Q2. Since the p-value is less than 0.05, we reject the null hypothesis. This means there is a statistically significant difference in the average number of early classes between students in the first two years and those in the later years. Specifically, students in the first two years of college had more early classes on average (0.73) than students in the later years (0.59).
Q3. There is no significant evidence to suggest that students who identify as “Larks” have significantly better cognitive skills (based on the cognition z-score) compared to students who identify as “Owls.” The p-value is 0.4229, which is greater than the typical significance threshold of 0.05. This suggests no significant difference between the two groups.
Q4. There is no significant evidence to suggest that students who had at least one early class missed fewer classes than those who did not have early classes. The p-value (0.2016) indicates that the observed difference in means is likely due to random chance.
Q5. Students with at least moderate depression have significantly lower happiness scores than students with normal depression levels. The negative mean difference suggests that the more severe the depression, the lower the happiness score.
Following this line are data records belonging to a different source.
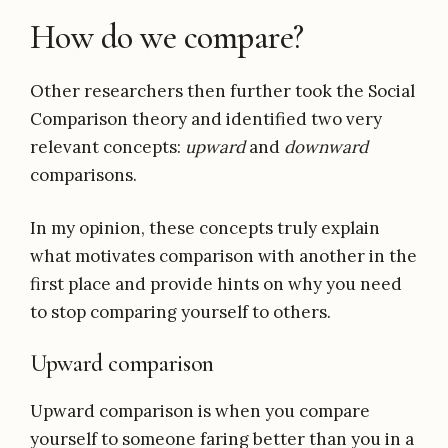
How do we compare?
Other researchers then further took the Social
Comparison theory and identified two very
relevant concepts:
upward
and
downward
comparisons.
In my opinion, these concepts truly explain
what motivates comparison with another in the
first place and provide hints on why you need
to stop comparing yourself to others.
Upward comparison
Upward comparison is when you compare
yourself to someone faring better than you in a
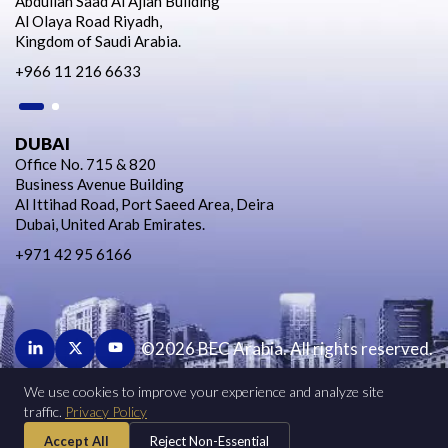
Abdullah Saad Al Ajlan Building
Al Olaya Road Riyadh,
Kingdom of Saudi Arabia.
+966 11 216 6633
DUBAI
Office No. 715 & 820
Business Avenue Building
Al Ittihad Road, Port Saeed Area, Deira
Dubai, United Arab Emirates.
+971 42 95 6166
©2026 BEC Arabia. All rights reserved.
We use cookies to improve your experience and analyze site
BUSINESS DEVELOPMENT
traffic.
Privacy Policy
HUMAN RESOURCES
Accept All
Reject Non-Essential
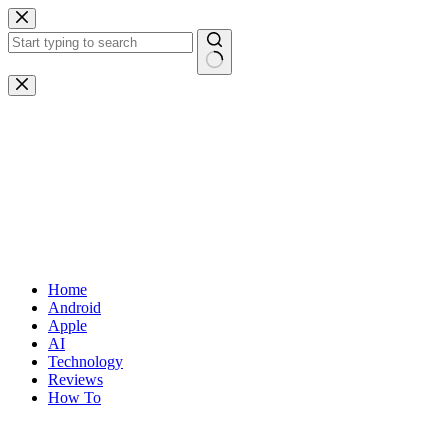
Skip
to
content
No
results
Home
Android
Apple
AI
Technology
Reviews
How To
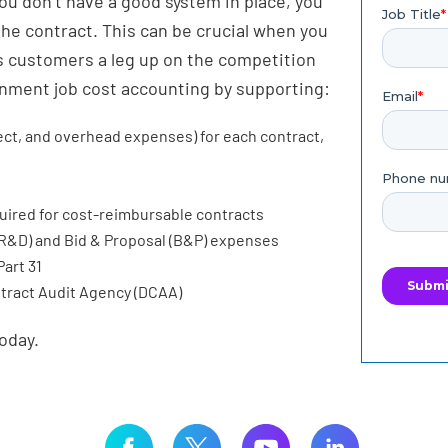
you don’t have a good system in place, you
the contract. This can be crucial when you
ts customers a leg up on the competition
rnment job cost accounting by supporting:
irect, and overhead expenses) for each contract,
s
uired for cost-reimbursable contracts
R&D) and Bid & Proposal (B&P) expenses
art 31
ntract Audit Agency (DCAA)
oday.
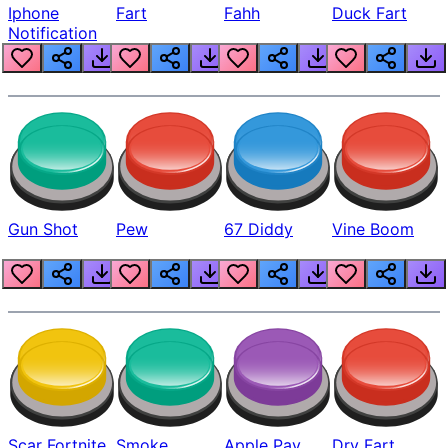
Iphone
Fart
Fahh
Duck Fart
Notification
Gun Shot
Pew
67 Diddy
Vine Boom
Scar Fortnite
Smoke
Apple Pay
Dry Fart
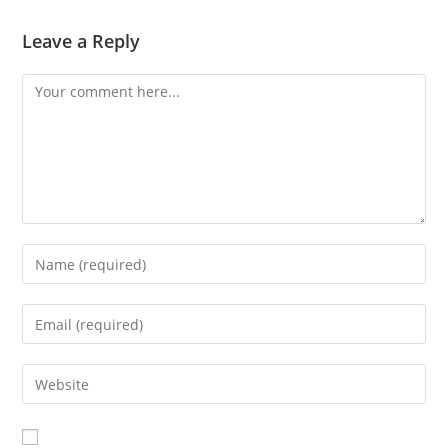
Leave a Reply
Comment
Enter
your
name
Enter
or
your
username
email
Enter
to
address
your
comment
to
website
comment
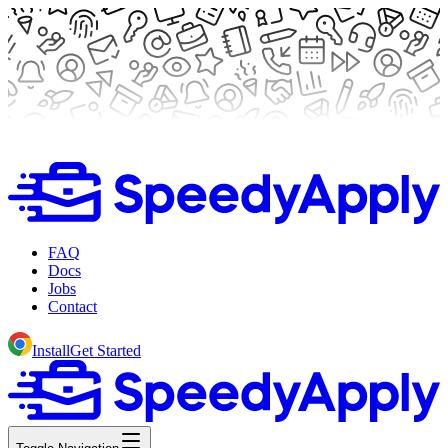
FAQ
Docs
Jobs
Contact
Install
Get Started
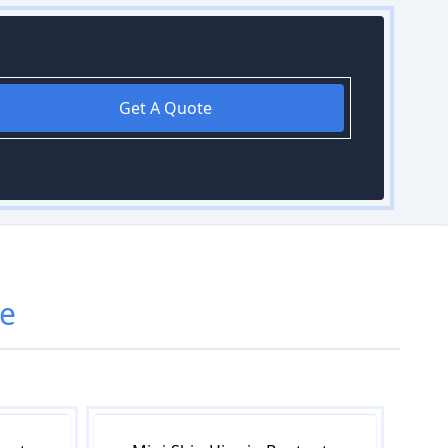
Get A Quote
e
Q6. The p-value is greater than 0.05 (0.09479). This suggests that there is no significant difference in poor sleep quality between students who had at least one all-nighter and those who did not, based on this t-test result.
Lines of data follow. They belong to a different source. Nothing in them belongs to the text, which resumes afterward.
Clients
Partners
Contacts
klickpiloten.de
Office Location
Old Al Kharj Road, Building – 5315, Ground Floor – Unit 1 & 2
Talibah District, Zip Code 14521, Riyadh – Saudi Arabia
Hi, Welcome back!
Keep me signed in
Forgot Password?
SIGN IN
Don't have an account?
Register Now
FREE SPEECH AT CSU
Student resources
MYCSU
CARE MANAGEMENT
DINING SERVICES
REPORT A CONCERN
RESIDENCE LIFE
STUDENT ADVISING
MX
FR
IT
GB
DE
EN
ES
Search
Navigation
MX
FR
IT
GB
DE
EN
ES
Q7. Mean stress levels of the two groups are significantly different. Those who abstain have a mean stress number of 8.4 while those who are heavy consumers have a stress number of 10.4.
Q8. There is a very significant difference in the average number of drinks per week between students of different genders. Women report a mean of 4.2 drinks per week while men report a mean of 7.5 drinks per week.
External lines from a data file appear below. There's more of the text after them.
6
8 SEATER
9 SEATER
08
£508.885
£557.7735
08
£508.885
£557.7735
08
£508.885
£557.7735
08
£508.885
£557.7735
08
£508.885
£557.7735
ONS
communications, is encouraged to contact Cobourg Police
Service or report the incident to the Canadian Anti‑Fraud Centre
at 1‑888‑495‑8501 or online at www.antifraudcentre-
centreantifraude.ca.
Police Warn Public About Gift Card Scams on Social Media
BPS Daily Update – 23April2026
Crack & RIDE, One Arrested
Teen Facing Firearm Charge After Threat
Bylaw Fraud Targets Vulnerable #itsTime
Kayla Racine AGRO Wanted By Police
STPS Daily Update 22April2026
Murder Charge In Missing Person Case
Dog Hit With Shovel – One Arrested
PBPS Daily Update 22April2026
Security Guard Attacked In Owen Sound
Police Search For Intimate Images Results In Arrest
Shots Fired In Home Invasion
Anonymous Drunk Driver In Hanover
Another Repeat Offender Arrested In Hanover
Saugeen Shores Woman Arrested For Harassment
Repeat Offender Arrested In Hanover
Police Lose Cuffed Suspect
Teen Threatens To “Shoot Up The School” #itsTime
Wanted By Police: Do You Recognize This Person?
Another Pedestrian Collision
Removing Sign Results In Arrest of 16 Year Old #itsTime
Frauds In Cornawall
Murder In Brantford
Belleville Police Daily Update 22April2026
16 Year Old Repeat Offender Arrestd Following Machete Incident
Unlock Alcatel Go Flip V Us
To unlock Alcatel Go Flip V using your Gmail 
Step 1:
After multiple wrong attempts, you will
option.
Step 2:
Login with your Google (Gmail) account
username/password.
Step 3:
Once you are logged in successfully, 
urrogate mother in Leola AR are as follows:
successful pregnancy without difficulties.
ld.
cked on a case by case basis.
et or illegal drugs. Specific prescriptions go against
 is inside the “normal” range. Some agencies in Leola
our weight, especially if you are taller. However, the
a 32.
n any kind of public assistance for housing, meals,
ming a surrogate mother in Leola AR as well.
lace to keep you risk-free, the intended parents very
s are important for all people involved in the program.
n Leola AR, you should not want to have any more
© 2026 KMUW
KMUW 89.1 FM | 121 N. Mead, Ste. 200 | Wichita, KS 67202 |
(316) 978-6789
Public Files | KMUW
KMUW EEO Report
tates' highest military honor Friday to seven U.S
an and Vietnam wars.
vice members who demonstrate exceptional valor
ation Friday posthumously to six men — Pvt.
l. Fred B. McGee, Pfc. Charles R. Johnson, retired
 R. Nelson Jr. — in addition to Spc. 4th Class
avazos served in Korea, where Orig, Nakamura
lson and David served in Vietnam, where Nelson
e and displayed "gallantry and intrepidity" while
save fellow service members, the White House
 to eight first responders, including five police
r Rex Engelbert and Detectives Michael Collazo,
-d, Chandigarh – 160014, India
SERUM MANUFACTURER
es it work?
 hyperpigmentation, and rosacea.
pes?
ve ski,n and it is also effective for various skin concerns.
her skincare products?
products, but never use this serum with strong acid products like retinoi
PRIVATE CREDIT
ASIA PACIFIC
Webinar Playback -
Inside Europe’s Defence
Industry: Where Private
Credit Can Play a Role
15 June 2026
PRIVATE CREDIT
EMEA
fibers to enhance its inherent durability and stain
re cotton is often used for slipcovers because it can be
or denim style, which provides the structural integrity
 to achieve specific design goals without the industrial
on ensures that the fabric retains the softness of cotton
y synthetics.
Q9.The p-value (0.2855) is greater than the typical significance level of 0.05, we cannot reject the null hypothesis. This means there is no statistically significant difference in the weekday bedtime between students with high stress and those with normal stress.
Q10. The result from the Welch Two Sample t-test for weekend sleep between students in their first two years (FirstTwo) and students in other years (Other) indicates that there is no significant difference between the two groups. this is indicated by the p-value at 0.9618 which is much greater than the typical significance level of 0.05.